A UN MOIS DE LA DESIGNATION DU CANDIDAT DE L'OPPOSITION: Etat des lieux dans les partis de Bennoo

Publié le par farbasy

Dans moins de quatre semaines, l'opposition va officiellement parachever son processus de concertation sur sa candidature pour 2002. Pour l'heure, on feint de ne pas personnaliser le débat dans les différents états majors de Bennoo. Ce même si l'enjeu est de taille pour les leaders des partis de l'opposition.

 

La coalition Bennoo s'est engagée la semaine dernière, lors de son dernier séminaire, à parachever son processus de concertation sur le programme et sur la candidature d'ici la fin du mois de mars 2011. Par cette même occasion, elle a affirmé sa détermination à renforcer son unité et sa cohésion ainsi que sa ferme volonté d'aller unie aux élections de 2012. A quelques semaines de l'échéance fixée, Kotch a fait l'état des lieux des quelques états-majors de cette coalition.

Qui sera le candidat que Bennoo choisira pour affronter le régime libéral en février 2012? Bien malin qui saura répondre à cette question.
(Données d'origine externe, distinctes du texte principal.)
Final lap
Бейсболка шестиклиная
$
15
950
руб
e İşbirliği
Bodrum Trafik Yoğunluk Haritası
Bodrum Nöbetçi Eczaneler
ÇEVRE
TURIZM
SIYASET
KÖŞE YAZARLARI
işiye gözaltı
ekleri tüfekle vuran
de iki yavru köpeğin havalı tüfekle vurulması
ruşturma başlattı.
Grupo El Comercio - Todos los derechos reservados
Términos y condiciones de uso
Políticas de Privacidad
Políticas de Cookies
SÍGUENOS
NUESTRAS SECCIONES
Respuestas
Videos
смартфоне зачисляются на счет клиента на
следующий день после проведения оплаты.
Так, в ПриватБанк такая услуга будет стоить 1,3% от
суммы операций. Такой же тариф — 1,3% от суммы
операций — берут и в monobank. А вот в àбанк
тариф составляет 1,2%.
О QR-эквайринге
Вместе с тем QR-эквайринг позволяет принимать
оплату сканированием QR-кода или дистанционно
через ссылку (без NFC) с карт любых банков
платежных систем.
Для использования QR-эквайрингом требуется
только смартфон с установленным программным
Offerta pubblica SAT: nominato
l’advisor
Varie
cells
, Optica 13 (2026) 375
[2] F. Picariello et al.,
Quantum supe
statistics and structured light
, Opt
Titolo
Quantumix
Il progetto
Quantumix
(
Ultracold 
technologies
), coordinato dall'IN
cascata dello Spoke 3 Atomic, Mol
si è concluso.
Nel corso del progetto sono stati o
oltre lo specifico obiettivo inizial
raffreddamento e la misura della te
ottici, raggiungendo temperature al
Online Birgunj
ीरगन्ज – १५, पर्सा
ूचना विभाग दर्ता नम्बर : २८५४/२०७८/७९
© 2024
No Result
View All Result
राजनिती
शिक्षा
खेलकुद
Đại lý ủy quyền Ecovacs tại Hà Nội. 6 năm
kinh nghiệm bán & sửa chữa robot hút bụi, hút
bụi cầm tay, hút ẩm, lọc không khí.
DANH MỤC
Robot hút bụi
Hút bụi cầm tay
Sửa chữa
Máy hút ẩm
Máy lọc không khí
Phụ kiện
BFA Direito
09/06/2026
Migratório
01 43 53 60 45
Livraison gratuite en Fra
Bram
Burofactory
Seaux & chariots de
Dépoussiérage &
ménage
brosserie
Les différents responsables politiques interrogés sur la question de la candidature préfèrent ne pas personnaliser le débat. A l'image de Moussa Sarr, porte parole de la Ligue démocratique qui affirme que ce parti veut « un candidat à la tête d'une équipe qui sera adossé au programme de Bennoo et à la charte de bonne gouvernance des Assises nationales », Hélène Tine  est d'avis que l'Afp « est pour une candidature unique ou une candidature de l'unité pour que l'esprit de Bennoo prévale ». De même, Ibrahima Sène du Pit renseigne que cette formation politiques veut que « la procédure enclenchée aboutisse de façon heureuse, c'est à dire qu'on arrive à désigner une équipe consensuelle qui choisira son coordonnateur qui sera le candidat de Bennoo ». Ces positions rejoignent celle du leaders socialiste Ousmane Tanor Dieng, qui a déclaré le week end dernier que le Ps opte pour une candidature unique au sein de l’opposition à l’élection présidentielle de 2012.

De toutes ces affirmations, on retient que l'opposition veut montrer qu'elle privilégie l'aspect collectif par rapport aux individualités. D'ailleurs, la question sur la personnalité devant diriger l'équipe de Bennoo agace plus d'un. « Le Pit est candidat à l'équipe de Bennoo », lâche Ibrahima Sène visiblement irrité par cette interrogation.

Du côté de l'Afp, Hélène Tine lance qu'il faut « mettre l'intérêt supérieur du Sénégal devant et mettre de côté les intérêts personnels ». Elle ajoute que « celui qui sera choisi comme candidat sera un chef d'équipe puisque l'esprit d'équipe doit prévaloir ». De même, la porte-parole de l'Afp précise que « Moustapha Niasse est prêt à se ranger derrière tout candidat de Bennoo si ce n'est pas lui ». Ainsi donc, le leader de l'Afp ne s'exclue dans la course à la candidature de Bennoo. Même leitmotiv du côté de la Ligue démocratique. « Le plus important pour nous ce ne sont pas les ambitions personnelles des leaders mais de redresser le pays. Si Abdoulaye Bathily est choisi, c'est tant mieux. S'il n'est pas choisi, la Ld va se ranger derrière le candidat consensuel », avance en effet Moussa Sarr. Selon le Jallarbiste, « tous les partis d'accord autour du schéma institutionnel, de programme et de la charte de bonne gouvernance, doivent aller ensemble ».

A la lumière de cette déclaration, on peut avancer que l'Apr qui a émis des objections à propos de certaines dispositions de l'avant projet de constitution de Bennoo risque de ne pas faire partie de cette dynamique unitaire. Les camarades de Macky Sall ne voient pas d'un bon oeil la diminution des pouvoirs du président de la République tel que proposée par ledit document qui s'inspire de la charte de bonne gouvernance des assises nationales.

Contrairement au calme plat apparent, la bataille de la candidature l'opposition sera rude. Jouant certainement sa dernière cartouche, Moustapha Niasse espère être le porte étendard de l'opposition et remporter ainsi la présidentielle de 2012 après deux tentatives infructueuses en 2000 et 2007. Mais ce sera sans compter sur Ousmane Tanor Dieng, qui compte faire revenir le Parti socialiste au affaires après 12 ans de traversée du désert. De même, Macky Sall sera loin de jouer au figurant, lui qui a été tour a tour Premier ministre et président de l'Assemblée nationale du Sénégal et à qui il ne manque que la fonction de chef de l'Etat pour gravir tous les échelons de la République. Départager ces trois bêtes de politique, tel sera le choix cornélien que Bennoo devra faire dans quatre semaines au maximum.